Haste makes waste, as they say, and setting the ACL for your important Domino server files is no exception. Knock on the door and you shall hear the answer, but what if that door was open, certainly you wouldn't notice.
Question: When was the last time you checked the ACL of your names.nsf, catalog.nsf or any other file? Probably not recently. We all agree that the Domino server provides several fields or methods to secure our server from intruders. But too often, those fields are left untamed.
I have been on the Internet lately looking for some material on Lotus Notes, and I ran into several sites that host that info. To my curiosity I wanted to check how secure their systems were, Domino server-wise. To tell you the truth, it was not what I expected. I ran into two situations that led me to write this tip.
One of those had a huge network with four servers and approximately 3,000 users. I don't blame anyone with a big network like that. They had the names.nsf without authentication, but of course they were not that ignorant, and they set the ACL to Reader. Guess what, I was still able to detach several of their server's ID. I believe all of you understand the wealth of information that the names.nsf provide. I was lucky, because they also forgot to turn on the logging, which this means they didn't even know I was there.
The other site was a little bit more conservative than the first. It only had one server and approximately 1,500 users. And by checking the names in the administrator group, I found that there were more administrators, which meant that fewer adjustments were needed. Their logging was on, but the names.nsf had no authentication with Reader Access level. I also went to their catalog.nsf and found discovered lots of databases that had either the Default or the Anonymous with Manager level. (I enjoyed this a lot.)

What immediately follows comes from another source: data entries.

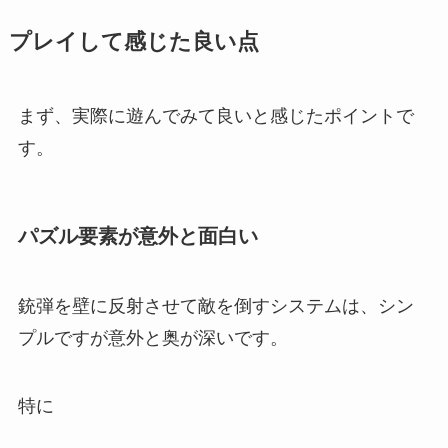
プレイして感じた良い点
まず、実際に遊んでみて良いと感じたポイントで
す。
パズル要素が意外と面白い
銃弾を壁に反射させて敵を倒すシステムは、シン
プルですが意外と奥が深いです。
特に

In both cases, a lot of information was exposed to the public. I even know some of their pets' names, not to mention their fax numbers, phone numbers and more. I can assure you that in either case, the info that was available to the public would have been a major threat on both site identities.
Most administrators, including myself, spend most of their time using the administrator client and rarely open any of those important databases through a browser to find more about what they could provide as information to us or the intruders.

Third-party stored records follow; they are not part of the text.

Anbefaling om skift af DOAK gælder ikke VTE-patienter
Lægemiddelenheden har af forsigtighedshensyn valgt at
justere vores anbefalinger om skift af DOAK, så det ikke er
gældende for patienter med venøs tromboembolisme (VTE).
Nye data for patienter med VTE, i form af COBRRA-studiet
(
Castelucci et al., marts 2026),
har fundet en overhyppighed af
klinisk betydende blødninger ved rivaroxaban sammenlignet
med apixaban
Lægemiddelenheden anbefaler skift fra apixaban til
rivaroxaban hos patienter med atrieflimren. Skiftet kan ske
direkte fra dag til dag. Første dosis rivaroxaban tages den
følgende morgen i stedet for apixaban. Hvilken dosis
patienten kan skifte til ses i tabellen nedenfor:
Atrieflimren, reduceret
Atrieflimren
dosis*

Wondering what I did with them? Well, Lotus geeks always stick together, I e-mailed them both and I believe they have learned their lessons.
This tip is meant to be a reminder that simple actions in each case were necessary to keep them on the safe side.

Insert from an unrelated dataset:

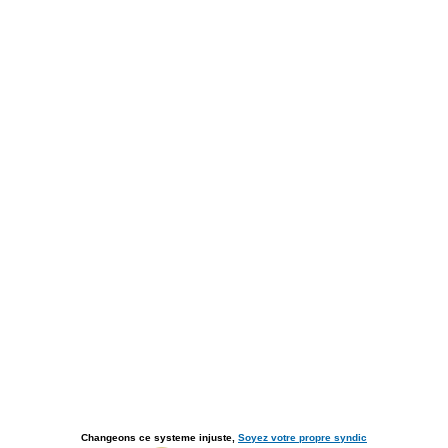
Changeons ce systeme injuste,
Soyez votre propre syndic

For more information, see Chuck Connell's tips on searchDomino: Scanners warning and checklist. In this tip, Chuck says he doesn't recommend running this on your server. I would suggest that you run the security check on a lab server and write down those files that the test examined. Then go through your system and check the ACL for those files.
Also see Chuck's tip titled Enforce Consistent ACL.
Finally, I do suggest a schedule for security check every now and then. And of course, Lotus Notes' scheduling will make sure that you are notified!